Cathay Pacific and Cathay Dragon are offering early retirement to their more experienced pilots, the company announced in an internal memo.
In one of the first big personnel moves as part of its Covid-19 pandemic restructuring, the Cathay Pacific Group is tackling one of its thorniest issues: pilot costs.
The Hong Kong carrier said it would offer early retirement to those on historically old contracts, pilots aged 50 and above.
They will be paid three months basic salary for each year remaining before normal retirement age plus an extra month’s salary up to a maximum of 12 months, in the special retirement scheme.
Cathay Dragon offered identical terms to pilots over the age of 58.
Captains and first officers on contracts created in 1999, with a retirement age of 55, will be eligible for the scheme if they are 50 and above. Those with contracts dated 2008 or 2018, with a retirement age of 65, will be eligible if they are over 55.
Cathay has projected it will lose HK$9.9 billion (US$1.27 billion) in the first six months of the year as a direct result of the Covid-19 pandemic crippling air travel worldwide.

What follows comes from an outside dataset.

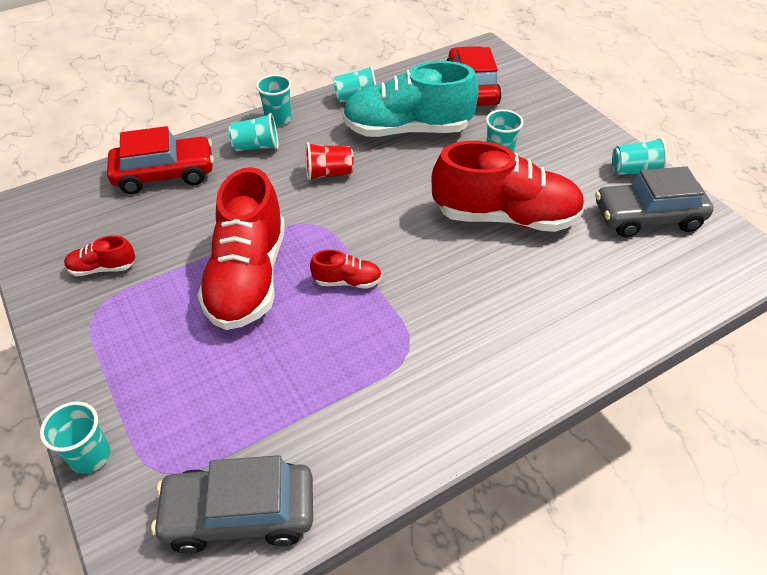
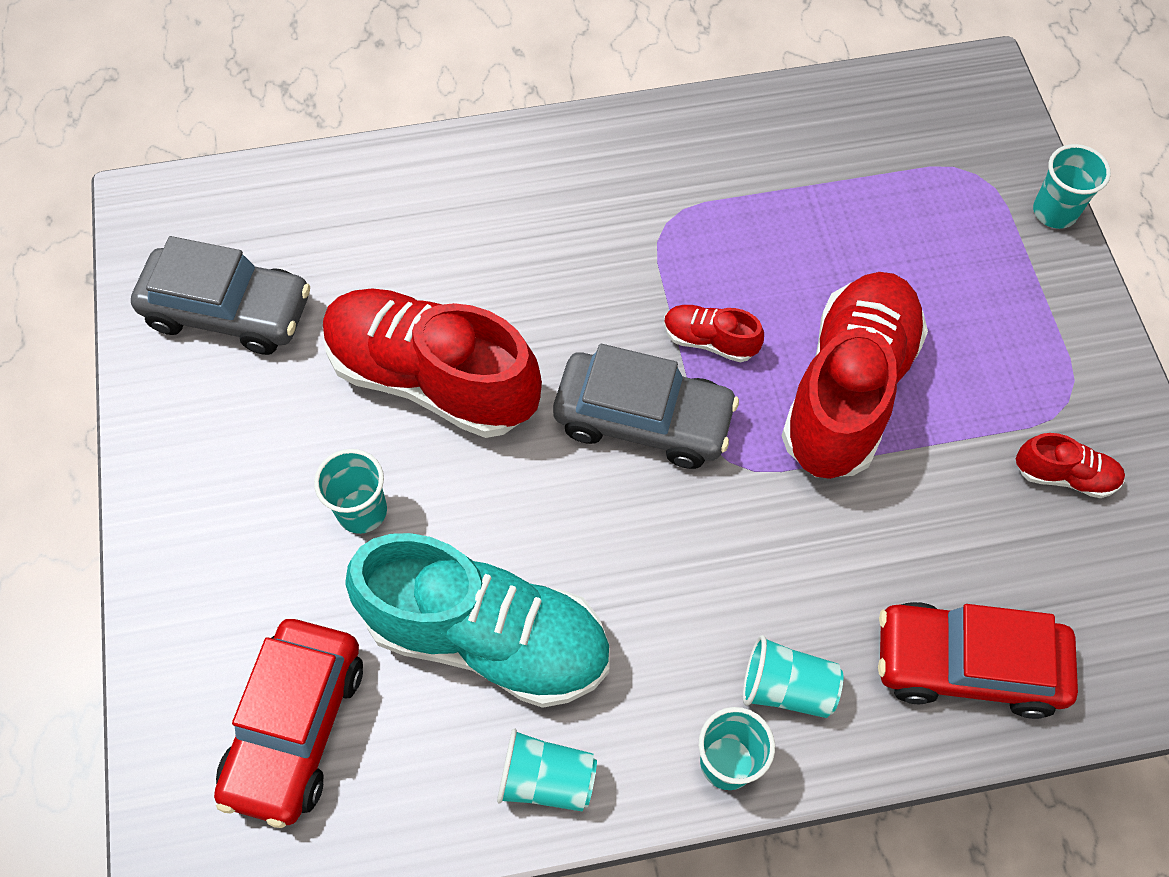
camera: 160 degrees left, 15 degrees up
(239, 514) = (898, 115): grey car -> grey car (643, 419)
(329, 173) = (671, 566): red cup -> none
(634, 171) = (169, 402): turquoise cup -> none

“As you are aware, we are currently conducting a comprehensive review of all aspects of our business,” the airline told its pilots.
“By the fourth quarter of this year, the Cathay Pacific management team will recommend to the board the optimum future structure of the Cathay group to ensure we remain competitive in the new global travel market
It added in the memo: “The review is ongoing and we will share further information when it becomes available, however, given that we are operating a heavily reduced network at present and for some time to come, we are in a position to invite some our more senior, Hong Kong-based pilots who wish to leave the group early the opportunity to apply for a voluntary early retirement scheme.”
Hammered by the pandemic, Cathay had been losing up to HK$3 billion a month since February but losses had since narrowed to HK$1.5 billion.
It has carried less than 1 per cent of its normal daily passenger volume and its flight schedule has been reduced to single digits for at least three months. The company has responded with pay cuts for frontline staff and executives, among other measures.
The Hong Kong government stepped in with a HK$27.3 billion rescue package in June as part of the airline’s wider HK$39 billion capital restructuring to prevent it from collapsing.
Cathay is conducting a wide-ranging review of its business, which will involve “rationalisation of future planned capacity compared to the pre-crisis plans”, something that could impact jobs. The airline will unveil the scale of changes planned in the fourth quarter of 2020.
In the memo, the airline also told pilots who may have felt uncertain about the future of their job: “There may be appetite amongst this group for the opportunity to retire early.
“We also appreciate that the further way you are from your planned retirement, the more challenging this can be, so we have taken this into account when designing this scheme.”